* [What to work on]: Restate each line below word for word, skipping every picture.

* [Input]:
***
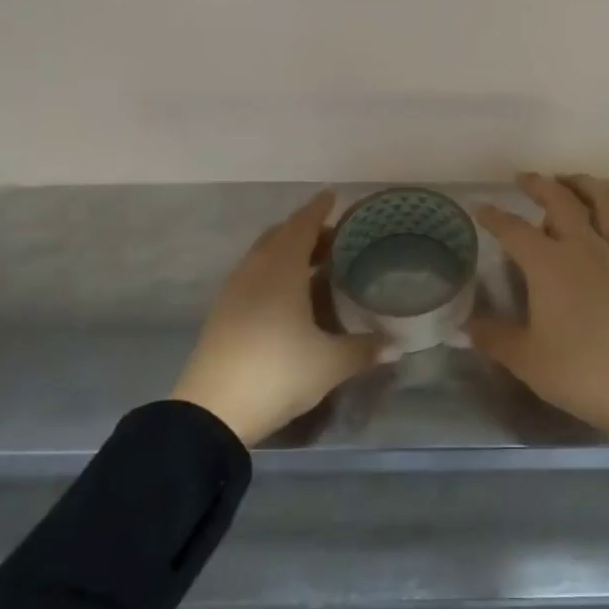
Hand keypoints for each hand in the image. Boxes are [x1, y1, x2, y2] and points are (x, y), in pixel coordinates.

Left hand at [170, 190, 380, 445]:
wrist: (212, 412)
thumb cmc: (278, 372)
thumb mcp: (330, 364)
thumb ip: (364, 350)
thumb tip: (397, 346)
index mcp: (282, 269)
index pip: (303, 226)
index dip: (319, 209)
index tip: (332, 195)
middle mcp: (255, 271)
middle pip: (280, 235)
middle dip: (305, 230)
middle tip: (334, 238)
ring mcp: (234, 291)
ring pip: (262, 255)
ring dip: (287, 250)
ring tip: (314, 264)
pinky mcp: (222, 313)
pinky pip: (252, 275)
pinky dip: (272, 270)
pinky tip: (287, 294)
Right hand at [469, 174, 608, 471]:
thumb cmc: (578, 371)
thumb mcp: (525, 358)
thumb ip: (493, 337)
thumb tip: (464, 326)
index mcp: (549, 265)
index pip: (514, 230)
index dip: (494, 217)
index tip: (480, 207)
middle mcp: (583, 248)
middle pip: (561, 202)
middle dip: (540, 185)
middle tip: (524, 179)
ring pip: (605, 204)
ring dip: (585, 185)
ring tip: (571, 180)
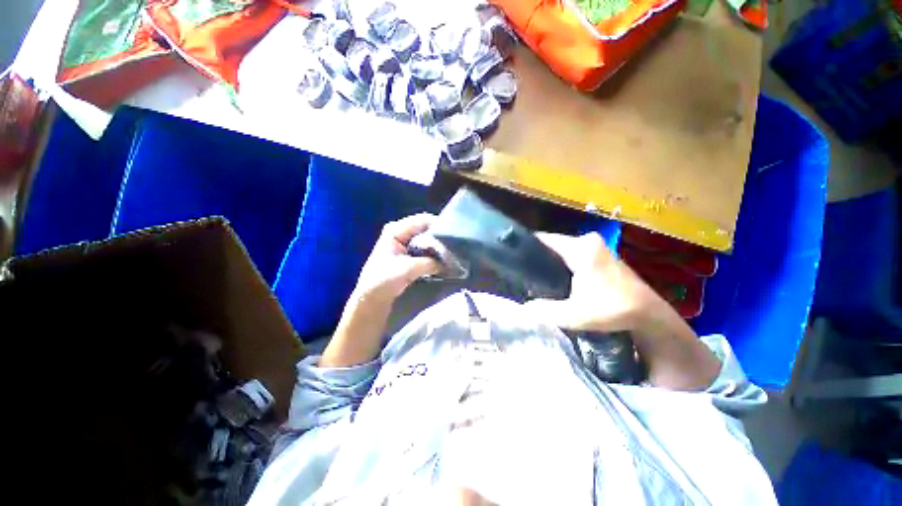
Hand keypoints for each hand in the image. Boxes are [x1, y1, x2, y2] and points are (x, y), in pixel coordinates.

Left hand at [321, 214, 440, 367]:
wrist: (371, 298)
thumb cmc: (383, 280)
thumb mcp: (407, 269)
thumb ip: (429, 263)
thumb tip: (449, 262)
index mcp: (396, 230)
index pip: (422, 220)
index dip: (439, 226)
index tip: (454, 236)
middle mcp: (401, 232)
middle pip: (426, 229)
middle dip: (440, 238)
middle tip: (455, 248)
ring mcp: (404, 243)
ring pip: (427, 240)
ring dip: (438, 248)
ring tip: (452, 254)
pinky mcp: (408, 253)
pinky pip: (425, 249)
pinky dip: (433, 254)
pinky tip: (443, 260)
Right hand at [526, 232, 720, 390]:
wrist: (651, 316)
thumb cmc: (613, 310)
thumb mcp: (574, 314)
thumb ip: (545, 310)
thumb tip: (524, 307)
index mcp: (581, 248)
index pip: (543, 239)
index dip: (526, 247)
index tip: (512, 258)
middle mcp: (588, 241)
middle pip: (552, 245)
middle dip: (537, 258)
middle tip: (522, 274)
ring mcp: (597, 247)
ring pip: (563, 251)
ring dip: (550, 263)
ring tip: (534, 277)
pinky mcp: (602, 255)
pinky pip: (573, 255)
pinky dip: (562, 265)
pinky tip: (555, 279)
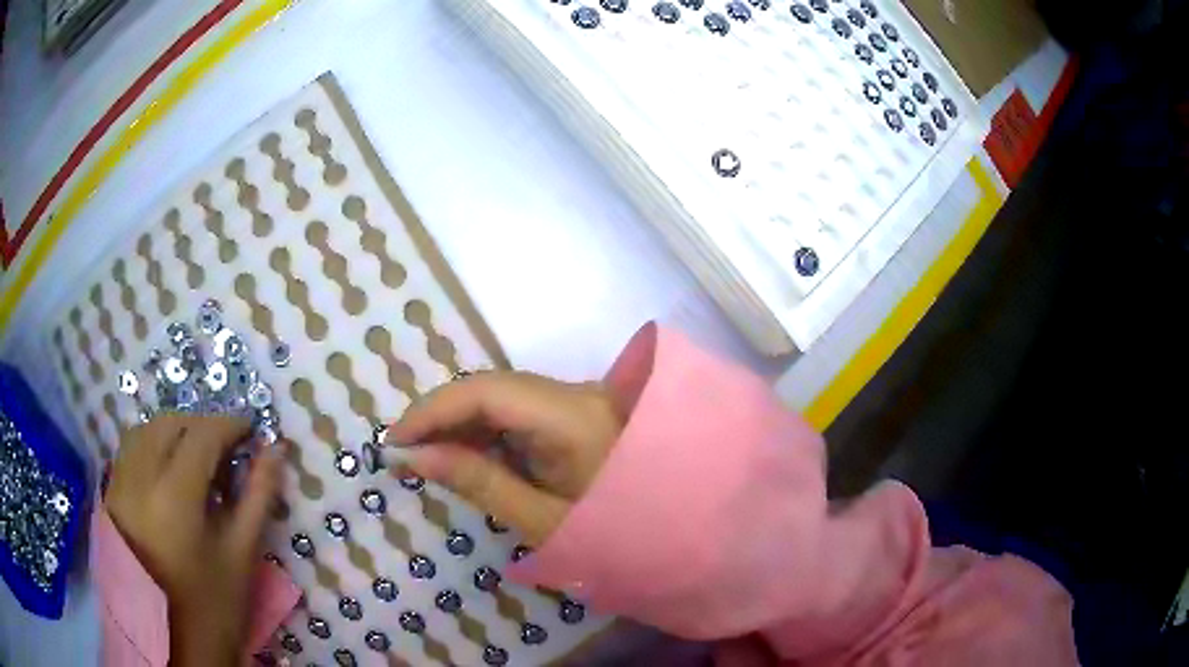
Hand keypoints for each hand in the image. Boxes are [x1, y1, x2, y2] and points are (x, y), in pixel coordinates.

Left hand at [106, 414, 281, 666]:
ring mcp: (120, 485)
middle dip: (202, 426)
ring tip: (197, 457)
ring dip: (175, 432)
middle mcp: (140, 479)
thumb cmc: (215, 603)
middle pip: (170, 424)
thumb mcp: (242, 553)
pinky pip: (130, 450)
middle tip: (227, 448)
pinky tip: (168, 470)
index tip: (252, 428)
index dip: (230, 425)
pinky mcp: (111, 495)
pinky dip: (152, 446)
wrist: (174, 639)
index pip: (202, 435)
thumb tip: (276, 451)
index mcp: (175, 496)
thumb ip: (258, 496)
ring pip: (145, 431)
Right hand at [385, 372, 625, 546]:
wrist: (677, 536)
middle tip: (402, 452)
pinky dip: (485, 430)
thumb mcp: (543, 521)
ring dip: (459, 422)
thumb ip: (480, 483)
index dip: (434, 409)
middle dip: (441, 416)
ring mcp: (580, 400)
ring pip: (503, 396)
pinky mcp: (577, 412)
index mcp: (577, 420)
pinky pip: (520, 411)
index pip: (489, 392)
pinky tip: (463, 455)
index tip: (395, 440)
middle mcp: (579, 395)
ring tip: (423, 456)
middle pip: (493, 387)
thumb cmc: (618, 539)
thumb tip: (415, 455)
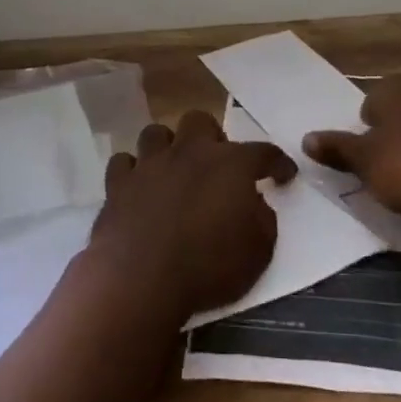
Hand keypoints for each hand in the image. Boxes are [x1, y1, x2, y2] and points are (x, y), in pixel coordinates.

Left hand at [90, 110, 294, 320]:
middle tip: (215, 166)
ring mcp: (149, 164)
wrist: (141, 280)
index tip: (283, 174)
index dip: (277, 162)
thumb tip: (255, 204)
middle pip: (200, 121)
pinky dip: (132, 171)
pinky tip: (138, 186)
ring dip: (167, 147)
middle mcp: (189, 152)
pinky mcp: (118, 183)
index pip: (263, 152)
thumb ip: (262, 219)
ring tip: (173, 170)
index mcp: (230, 164)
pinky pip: (123, 162)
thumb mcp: (258, 252)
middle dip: (210, 137)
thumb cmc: (208, 268)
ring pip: (156, 133)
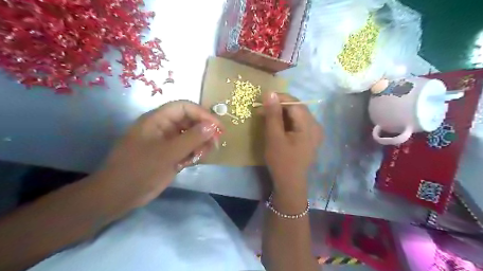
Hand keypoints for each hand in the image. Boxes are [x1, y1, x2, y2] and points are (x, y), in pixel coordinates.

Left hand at [95, 102, 221, 209]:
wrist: (120, 195)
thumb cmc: (140, 170)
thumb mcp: (167, 153)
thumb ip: (191, 138)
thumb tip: (213, 126)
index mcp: (158, 120)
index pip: (184, 107)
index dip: (202, 114)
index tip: (217, 126)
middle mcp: (164, 128)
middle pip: (190, 121)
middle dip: (204, 130)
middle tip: (215, 142)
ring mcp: (168, 141)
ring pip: (191, 135)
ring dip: (201, 143)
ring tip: (203, 154)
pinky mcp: (171, 154)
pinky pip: (188, 148)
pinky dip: (195, 153)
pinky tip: (194, 160)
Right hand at [263, 94, 321, 196]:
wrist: (290, 183)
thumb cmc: (281, 161)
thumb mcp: (274, 137)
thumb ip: (272, 114)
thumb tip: (270, 93)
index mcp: (310, 126)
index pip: (295, 103)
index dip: (279, 98)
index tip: (263, 99)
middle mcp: (316, 126)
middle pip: (297, 107)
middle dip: (279, 106)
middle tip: (262, 109)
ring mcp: (315, 132)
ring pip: (297, 115)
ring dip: (282, 113)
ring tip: (267, 117)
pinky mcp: (310, 137)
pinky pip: (298, 123)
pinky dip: (287, 121)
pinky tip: (277, 125)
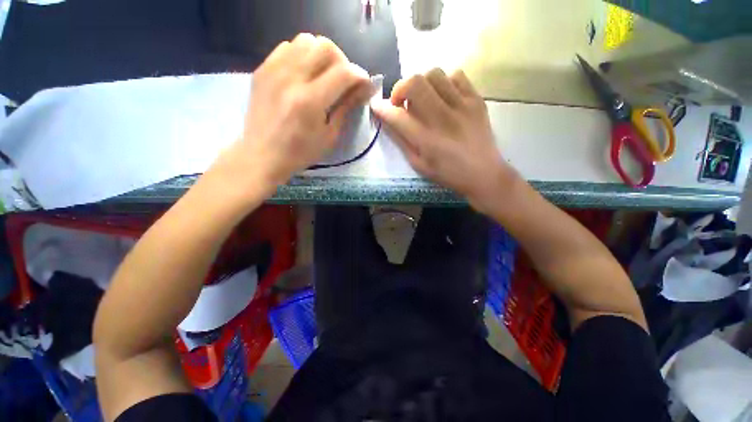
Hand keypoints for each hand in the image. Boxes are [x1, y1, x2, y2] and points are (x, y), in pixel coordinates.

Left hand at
***
* [Written solution]:
Hand keypoints for each hand in the image. Boxes are [x1, y1, x2, y2] and points are (x, y), in pixel coordinates.

Left hand at [170, 190, 380, 445]:
wrist: (212, 412)
thumb cmc: (278, 372)
thumb mcp: (330, 364)
thumb ip: (364, 350)
thumb tip: (397, 346)
index mcp: (282, 269)
index pip: (303, 226)
index dip: (319, 209)
index tip: (332, 195)
middle mcp: (255, 271)
middle pip: (280, 235)
middle dip: (305, 230)
middle tip: (334, 238)
ring mcp: (234, 291)
ring pip: (262, 255)
ring dip: (287, 250)
ring tip: (314, 264)
pinky mcp: (222, 313)
pinky pip: (252, 275)
pinky dip: (272, 270)
pinky tip: (287, 294)
Right hand at [469, 174, 608, 471]:
thumb cmc: (578, 371)
thumb mcp: (525, 358)
thumb ip: (493, 337)
thumb tip: (464, 326)
index mcp: (549, 265)
index pip: (514, 230)
index dip: (494, 217)
index tip: (480, 207)
middle mcp: (583, 248)
middle pip: (561, 202)
middle dip: (540, 185)
middle tip: (524, 179)
ring pip: (605, 204)
ring dip: (585, 185)
ring tip: (571, 180)
Hand keypoints for each hand in the image. Boxes are [x1, y1, x2, y2] and points are (x, y), in pixel coordinates.

Left hand at [321, 214, 440, 367]:
wrist: (371, 298)
thumb cmc: (383, 280)
thumb mcp: (407, 269)
thumb ip: (429, 263)
thumb tip: (449, 262)
index mcp: (396, 230)
index pip: (422, 220)
index dip: (439, 226)
index tip: (454, 236)
middle mcp: (401, 232)
middle pip: (426, 229)
middle dip: (440, 238)
middle tip: (455, 248)
ring mcp: (404, 243)
ring pip: (427, 240)
ring dip: (438, 248)
ring tip: (452, 254)
pinky mcp: (408, 253)
pinky pip: (425, 249)
pinky dip: (433, 254)
pinky tip: (443, 260)
Right hand at [526, 232, 720, 390]:
wrist: (651, 316)
thumb cmc: (613, 310)
thumb mcp: (574, 314)
thumb ip: (545, 310)
thumb tip: (524, 307)
index mcp: (581, 248)
index pip: (543, 239)
index dip: (526, 247)
index tip: (512, 258)
middle mcp: (588, 241)
middle pip: (552, 245)
middle dip: (537, 258)
middle tip: (522, 274)
ring mcp: (597, 247)
ring pip: (563, 251)
ring dip: (550, 263)
ring tip: (534, 277)
pinky mcp: (602, 255)
pinky pip: (573, 255)
pinky dip: (562, 265)
pinky tip: (555, 279)
Hand keypoints for each hand in the image. Boxes are [x1, y1, x2, y2] and points are (x, y), in pixel coordinates.

Left hand at [106, 414, 281, 666]:
ring mcp: (120, 485)
middle dip: (202, 426)
ring tip: (197, 457)
ring dip: (175, 432)
middle mcp: (140, 479)
thumb cmc: (215, 603)
middle pip: (170, 424)
thumb mcp: (242, 553)
pinky pip: (130, 450)
middle tip: (227, 448)
pinky tip: (168, 470)
index tip: (252, 428)
index dip: (230, 425)
pinky mcp: (111, 495)
pinky dip: (152, 446)
wrist: (174, 639)
index pip: (202, 435)
thumb tip: (276, 451)
index mcp: (175, 496)
thumb ip: (258, 496)
ring pip: (145, 431)
Right hand at [385, 372, 625, 546]:
wrist: (677, 536)
middle tip: (402, 452)
pinky dip: (485, 430)
thumb mcp: (543, 521)
ring dip: (459, 422)
thumb ip: (480, 483)
index dip: (434, 409)
middle dip: (441, 416)
ring mcp: (580, 400)
ring pip: (503, 396)
pinky mcp: (577, 412)
index mcp: (577, 420)
pinky pip: (520, 411)
index pip: (489, 392)
pinky tip: (463, 455)
index tip: (395, 440)
middle mcp: (579, 395)
ring tip: (423, 456)
middle pip: (493, 387)
thumb cmc: (618, 539)
thumb tip: (415, 455)
Hand keypoints for each hand in the image. Boxes are [x1, y1, x2, y2] and points are (x, y), in pixel coordinates.

Left hand at [90, 110, 294, 320]:
middle tip: (215, 166)
ring mcp: (149, 164)
wrist: (141, 280)
index tip: (283, 174)
index dip: (277, 162)
thumb tip: (255, 204)
middle pip: (200, 121)
pinky dip: (132, 171)
pinky tip: (138, 186)
ring dip: (167, 147)
middle mcp: (189, 152)
pinky mcp: (118, 183)
index pip: (263, 152)
thumb ip: (262, 219)
ring tip: (173, 170)
index mcp: (230, 164)
pinky pip: (123, 162)
thumb mcp: (258, 252)
middle dip: (210, 137)
thumb cmc: (208, 268)
ring pip: (156, 133)
Hand keypoints for each hand in the image. Boxes are [x1, y1, x2, y2] and points are (x, y), in pixel coordinates.

Left hand at [95, 102, 221, 209]:
wrist: (120, 195)
thumb cmc: (140, 170)
thumb mcp: (167, 153)
thumb ip: (191, 138)
thumb tip: (213, 126)
index mcp: (158, 120)
index pip: (184, 107)
index dip: (202, 114)
index tip: (217, 126)
middle mcp: (164, 128)
middle pip: (190, 121)
middle dip: (204, 130)
middle tip: (215, 142)
ring mcp: (168, 141)
ring pip: (191, 135)
ring dip: (201, 143)
ring tip: (203, 154)
pinky mcp: (171, 154)
pinky pip: (188, 148)
pinky dip: (195, 153)
pinky tip: (194, 160)
Right hand at [263, 94, 321, 196]:
wrist: (290, 183)
thumb cmc: (281, 161)
thumb mcp: (274, 137)
thumb ip: (272, 114)
thumb tip: (270, 93)
index mcp: (310, 126)
index pip: (295, 103)
index dip: (279, 98)
index tip: (263, 99)
middle mcp: (316, 126)
middle pip: (297, 107)
middle dip: (279, 106)
middle tip: (262, 109)
ring mcp: (315, 132)
ring pip: (297, 115)
ring dip: (282, 113)
ring tip: (267, 117)
pinky mcp: (310, 137)
pinky pip: (298, 123)
pinky dip: (287, 121)
pinky tip: (277, 125)
Hand keypoints for each hand in the image. Boxes are [x1, y1, x2, y2] and points are (x, y), in pixel coordinates.

Left hand at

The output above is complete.